短歌時評

三・八リットルの水 / 竹内 亮

2026年1月号

 東京の住宅街にある小さい家に住んでいる。朝早く散歩の犬さんがたくさん通る。そして、その何匹かがわたしの家の前におしっこをしていく。犬さんはそういうものなのだとおもうけれど、飼い主さんの行為にときどき疑問を感じる。多くの飼い主さんは透明なペットボトルを左手に持っていて、犬さんがおしっこをしたとき、そこから水をかけていくのだ。正しい行いだとおもわれるかもしれないが、見ていると、飼い主さんがかける水は五〇〇ミリリットルのペットボトルからせいぜい一〇〇ミリリットルくらいである。この量の水で犬さんのおしっこが洗い流されたり匂いが消えたりするだろうか。TOTOのサイトを見ると、人間のトイレに流れる水量は、一九九四年には一回に十リットルで、格段に技術が進歩した最新型では三・八リットルらしい。
 つまり、ペットボトルから水をわずかにかける行為に実際におしっこを流す効果はなく、記号的な行為なのである。
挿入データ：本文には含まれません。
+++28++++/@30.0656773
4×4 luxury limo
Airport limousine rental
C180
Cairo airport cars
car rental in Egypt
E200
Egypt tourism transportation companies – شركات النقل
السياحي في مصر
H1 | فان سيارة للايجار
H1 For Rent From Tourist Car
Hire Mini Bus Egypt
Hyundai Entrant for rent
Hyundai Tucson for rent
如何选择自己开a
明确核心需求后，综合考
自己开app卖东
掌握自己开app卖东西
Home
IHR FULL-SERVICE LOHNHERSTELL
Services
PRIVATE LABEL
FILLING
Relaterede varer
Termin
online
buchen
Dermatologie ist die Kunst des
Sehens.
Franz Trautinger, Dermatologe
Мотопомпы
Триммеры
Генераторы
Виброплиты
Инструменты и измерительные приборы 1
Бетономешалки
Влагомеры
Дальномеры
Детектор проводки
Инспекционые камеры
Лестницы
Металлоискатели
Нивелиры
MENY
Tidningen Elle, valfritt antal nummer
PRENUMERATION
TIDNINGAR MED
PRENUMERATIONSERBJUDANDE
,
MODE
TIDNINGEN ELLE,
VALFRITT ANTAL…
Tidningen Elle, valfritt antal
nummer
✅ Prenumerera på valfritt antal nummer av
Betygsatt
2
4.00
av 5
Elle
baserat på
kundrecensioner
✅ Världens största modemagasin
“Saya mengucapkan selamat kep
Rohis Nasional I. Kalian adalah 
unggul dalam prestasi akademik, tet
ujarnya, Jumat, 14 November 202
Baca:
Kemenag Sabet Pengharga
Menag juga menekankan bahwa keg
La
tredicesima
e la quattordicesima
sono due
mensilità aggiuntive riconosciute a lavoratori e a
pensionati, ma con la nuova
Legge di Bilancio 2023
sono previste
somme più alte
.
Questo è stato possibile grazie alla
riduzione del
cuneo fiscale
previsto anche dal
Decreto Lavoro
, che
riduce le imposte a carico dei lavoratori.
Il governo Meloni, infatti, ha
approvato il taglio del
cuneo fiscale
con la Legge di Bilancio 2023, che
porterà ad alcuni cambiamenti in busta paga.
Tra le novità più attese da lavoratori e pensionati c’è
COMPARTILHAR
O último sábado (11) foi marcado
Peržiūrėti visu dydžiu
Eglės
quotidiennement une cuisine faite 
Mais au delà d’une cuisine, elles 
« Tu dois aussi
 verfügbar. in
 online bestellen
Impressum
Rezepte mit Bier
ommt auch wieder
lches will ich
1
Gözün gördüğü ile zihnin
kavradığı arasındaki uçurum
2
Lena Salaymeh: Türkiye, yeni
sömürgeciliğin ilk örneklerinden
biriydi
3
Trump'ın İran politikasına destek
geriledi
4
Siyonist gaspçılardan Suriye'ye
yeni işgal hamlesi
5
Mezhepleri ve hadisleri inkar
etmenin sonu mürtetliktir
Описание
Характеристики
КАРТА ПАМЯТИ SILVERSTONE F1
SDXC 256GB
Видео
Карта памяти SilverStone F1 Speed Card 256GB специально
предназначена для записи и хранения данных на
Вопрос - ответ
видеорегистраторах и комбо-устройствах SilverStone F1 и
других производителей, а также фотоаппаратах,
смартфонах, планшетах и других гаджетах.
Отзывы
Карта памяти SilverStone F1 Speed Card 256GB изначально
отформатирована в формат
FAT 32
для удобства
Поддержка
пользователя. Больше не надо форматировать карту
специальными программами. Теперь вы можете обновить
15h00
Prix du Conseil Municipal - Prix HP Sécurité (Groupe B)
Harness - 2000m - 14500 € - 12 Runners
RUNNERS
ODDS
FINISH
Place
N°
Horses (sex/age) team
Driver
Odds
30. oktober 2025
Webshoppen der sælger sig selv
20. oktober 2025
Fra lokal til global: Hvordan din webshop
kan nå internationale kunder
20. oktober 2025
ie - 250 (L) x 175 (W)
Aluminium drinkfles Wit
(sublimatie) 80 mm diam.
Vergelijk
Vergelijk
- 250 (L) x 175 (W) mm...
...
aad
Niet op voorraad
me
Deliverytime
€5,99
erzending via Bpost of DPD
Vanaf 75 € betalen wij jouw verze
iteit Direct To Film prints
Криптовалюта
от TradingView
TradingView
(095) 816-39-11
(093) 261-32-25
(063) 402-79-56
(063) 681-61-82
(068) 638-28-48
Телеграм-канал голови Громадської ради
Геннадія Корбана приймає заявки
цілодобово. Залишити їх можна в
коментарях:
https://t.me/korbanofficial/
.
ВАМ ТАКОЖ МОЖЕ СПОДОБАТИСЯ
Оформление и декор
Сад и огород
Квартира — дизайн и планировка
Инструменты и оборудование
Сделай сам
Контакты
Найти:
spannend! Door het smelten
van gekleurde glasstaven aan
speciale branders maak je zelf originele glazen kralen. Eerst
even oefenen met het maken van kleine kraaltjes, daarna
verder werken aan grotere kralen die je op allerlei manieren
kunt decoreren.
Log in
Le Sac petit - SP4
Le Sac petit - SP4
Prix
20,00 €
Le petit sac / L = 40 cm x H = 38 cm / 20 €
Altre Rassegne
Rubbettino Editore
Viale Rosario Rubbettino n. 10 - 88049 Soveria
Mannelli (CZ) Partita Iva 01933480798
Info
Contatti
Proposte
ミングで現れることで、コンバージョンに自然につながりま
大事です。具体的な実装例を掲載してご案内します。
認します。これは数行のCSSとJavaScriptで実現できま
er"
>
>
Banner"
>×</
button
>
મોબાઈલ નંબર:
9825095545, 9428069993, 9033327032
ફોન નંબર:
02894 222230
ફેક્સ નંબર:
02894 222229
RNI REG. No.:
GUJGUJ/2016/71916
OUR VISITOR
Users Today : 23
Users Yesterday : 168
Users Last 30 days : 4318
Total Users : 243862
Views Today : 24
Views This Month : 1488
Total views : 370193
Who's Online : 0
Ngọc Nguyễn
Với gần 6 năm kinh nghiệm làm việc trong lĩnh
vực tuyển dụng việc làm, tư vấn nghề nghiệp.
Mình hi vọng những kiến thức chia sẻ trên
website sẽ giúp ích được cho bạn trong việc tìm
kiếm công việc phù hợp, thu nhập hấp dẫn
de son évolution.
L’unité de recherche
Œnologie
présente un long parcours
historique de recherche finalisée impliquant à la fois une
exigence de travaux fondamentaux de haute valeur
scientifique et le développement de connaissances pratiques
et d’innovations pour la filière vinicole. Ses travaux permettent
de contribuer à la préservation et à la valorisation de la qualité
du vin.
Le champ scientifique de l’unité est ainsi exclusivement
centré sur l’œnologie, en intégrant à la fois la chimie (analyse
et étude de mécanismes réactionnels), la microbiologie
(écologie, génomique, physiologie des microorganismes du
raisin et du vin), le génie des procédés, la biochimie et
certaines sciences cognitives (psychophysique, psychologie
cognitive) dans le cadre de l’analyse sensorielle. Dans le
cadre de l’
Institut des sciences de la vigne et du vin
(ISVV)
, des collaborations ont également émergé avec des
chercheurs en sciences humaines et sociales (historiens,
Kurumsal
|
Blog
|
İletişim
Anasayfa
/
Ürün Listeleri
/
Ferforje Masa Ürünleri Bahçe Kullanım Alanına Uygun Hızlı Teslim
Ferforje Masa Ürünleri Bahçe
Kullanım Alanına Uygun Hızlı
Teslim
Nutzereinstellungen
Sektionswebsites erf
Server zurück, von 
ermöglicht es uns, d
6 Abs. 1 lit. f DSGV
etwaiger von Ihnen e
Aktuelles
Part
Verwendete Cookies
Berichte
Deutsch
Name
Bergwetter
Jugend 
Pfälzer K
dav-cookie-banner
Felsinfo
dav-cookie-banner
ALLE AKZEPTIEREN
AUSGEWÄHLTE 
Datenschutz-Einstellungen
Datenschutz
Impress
短歌を始めた頃、歌に「悲しい」「美しい」と書いてはいけないと何度も言われたけれど、それはペットボトルからわずかな水をかける行為だからなのだろうとおもう。では、わたしたちは歌を詠むときに三・八リットルの水を流すべきなのだろうか。そして、短歌において三・八リットルの水を流すとはどういうことなのだろうか。歌を作るときにときどき考える。
 角川短歌の二〇二五年十二月号が「他者との出会い――越境の短歌」という特集を組んでいる。そのなかで平岡直子「伸びる身体の先に」は「自分はデジタルな存在だ、という実感は増しているように思う。……自分は命であり、同時に画面に映るデータである」という。たしかに、わたしたちは人間に接することが減った。買い物の多くがスマートフォンから注文され、いつの間にか玄関の前に「置き配」として置かれていく。駅の改札が自動改札になって、東京の地下鉄では改札口に駅員さんがひとりもいないところが増えた。スーパーはセルフレジになり、電話には合成音声の詐欺の電話がかかってくる。しかし、他方で、平岡は「短歌は『他人と同じ』であることを絶えず証明しようとするが、おもしろいのは、同時に『他人と違う』部分が生命線になる」という。定型である短歌自体が記号的で、そのなかで他者との違いが求められる仕組みであるというのだろう。
 いりの舎のうた新聞二〇二五年十二月号の巻頭評論、寺井達哉「なぜ、批評はいつも切ないのか」は、塔二〇二五年九月号の吉川宏志「ショーペンハウエルの笛」を取り上げ、斎藤茂吉がニーチェに触発されて歌をつくったのではないかという吉川の議論が、「歌壇」における小池光のインタビューに触発されて初めてなされたと指摘する。寺井は、「言葉は、記号にすぎない。……記号にすぎない以上、言葉は、ある一つの事物についてさえ、すべてを語りつくすことはできない」とした上で「短歌を批評することの困難は、歌の言葉について、散文の言葉によって、語らねばならない点にある」といい、それは「ひとりの手には、とても負えない。そこで、複数の論者が、時間をかけて議論を継走することになる。先行者が投げかけた言葉が後続者を触発し、新たな議論が広がる」とする。
 短歌は作る場面だけでなく、読む場面においても、平岡が作歌について述べていたこと以上に、他人の議論を参照して、その上で他人と違うことを加えていくことが求められるのである。歌会の評においても、歌集批評会の議論においても、複数の視点が提示されることとあわせて、他の評者の議論を受けて自身の考えを述べることが原理的に大切なのだとおもう。わたしたちは、特に批評において、自分ひとりでは水を流し切ることができないのである。